La industria editorial clava en esa fisura la palanca con la que se ensancha la
brecha entre el valor que genero y el que me devuelven en forma de moneda. Una
moneda a menudo abstracta, con alas porcentuales y beneficios intangibles. Y
encima debería estar contento de que no me denucien por apropiarme de lo ajeno
y querer lucrarme con ello. Traductor, padrastro, impostor, interesado. ¿Dónde
está mi amor por la literatura? ¿Dónde mi vergüenza? ¿Dónde mi conciencia
parental? ¿Dónde mi código odontológico? Sí, han leído bien, no se restrieguen
los ojos: odontológico. No es un lapsus, no es un chiste. Mis dientes son
implantes, mi mordedura es postiza, mi esmalte es porcelana, mi sonrisa es
falsa. Soy traductor.
Y
en efecto no me pagan lo que deberían pagarme. Mis derechos autorales son
manoseables. Trabajo en condiciones duras y a menudo a expensas de mi salud y
la de mis circunstancias. Mi preparación, exigencia, infraestructura y
responsabilidad son himalayas frente a la colinita pelada de mis ingresos. ¡Etcétera,
etcétera! Lo digo así, a grito pelado: ¡etcétera! ¿Y la culpa de quién es sino
mía? Mía y de mis colegas. Somos gente grande pero con músculos y entrañas
infantiles. Padrastros con traje de marinerito. Fóbicos refugiados tras la
resignación y el encono. Autores avergonzades de nuestras obras. Temeroses del
señor editor. Huevones. Y huevonas, desde luego. Por si no queda claro el
inclusivo.
La
culpa es mía, nuestra. No supimos abandonar el chupete, quitarle las rueditas a
la bici. Preferimos caernos en soledad que sostenernos en masa. Jamás hicimos
nada que le doliera de verdad a la industria. Jamás alzamos con verdadera
adultez la voz, jamás nos sentimos mayores entre nosotros. Cansados sí. Nos
acompaña la fatiga de los años pero ninguna de las virtudes de la infancia. No
sabemos patalear. Lloramos pero hacia dentro. Dirgimos nuestras soflamas al
techo y las vemos caer al rato sobre
nuestros propios hombros vencidos. Somos pusilánimes, somos traductores.
La
sociedad lo sabe. La sociedad se ne frega un cazzo.
Yo
no quiero trabajar más. Quiero trabajar menos y cobrar más. [Hago acá un
excurso retórico-político: menos no es peor. Quiero que me exijan rigor, no
miseria. El editor que promueve la falta de rigor a cambio de pagar menos, el
que impulsa el adocenamiento y la estandarización a cambio de peores
condiciones laborales, el que abdica de exigir calidad profesional a sus
traductores a cambio de que ellos abdiquen de pedir tarifas dignas se está
disparando en un pie pero a nosotros nos dispara en el pecho. Porque el rigor,
la calidad y la exigencia profesionales son nuestra principal herramienta de
trabajo, así como la huelga es nuestra única arma real.

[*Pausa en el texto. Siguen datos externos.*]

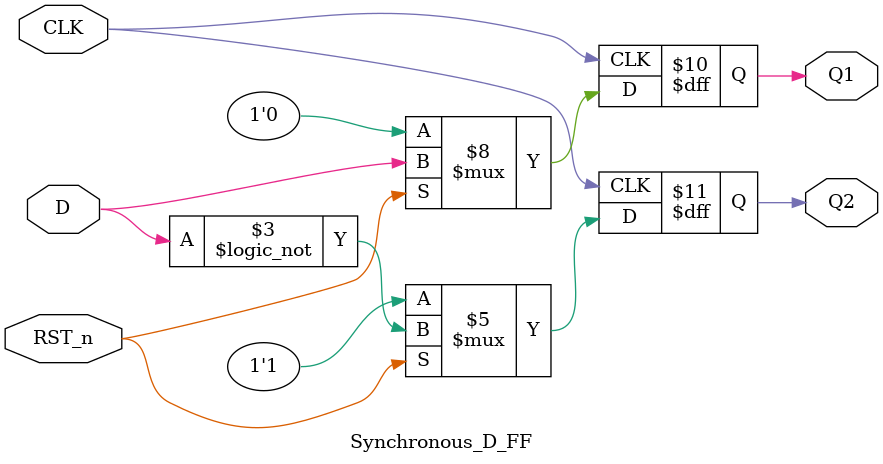
<source format=v>

module Synchronous_D_FF(
	input CLK,
	input D,
	input RST_n,
	output reg Q1,
	output reg Q2
	);

always @(posedge CLK) begin
	if(!RST_n) begin
		Q1=0;
		Q2=1;
	end
	else begin
        Q1 = D;
        Q2 = !Q1;
	end
end

endmodule
</source>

¡Jamás renunciemos al rigor, porque hay ahí una trampa irreversible! Fin del
excurso]. Incluso, después de tantos años de padrastro, aspiro a que mis
hijastros me mantengan. Luchemos por eso o dejemos de clavarnos el puñal de
juguete del infante malcriado. ¿Dónde radica nuestro infantilismo? ¿En qué se
manifiesta? ¿Cuál es el estigma que nos señala con sorna? En que somos el único
gremio incapaz de ir a la huelga. Y sin huelga no hay pan ni dignidad. ¿Por qué
somos incapaces de ir a la huelga? Porque no nos creemos con derecho a holgar,
ergo al pan y la dignidad. Y porque, como el alacrán, sabemos que en mitad de
la huelga vamos a traicionarnos. ¿Es esa nuestra naturaleza? Quiero creer que
no. Que alguien venga y me lo demuestre.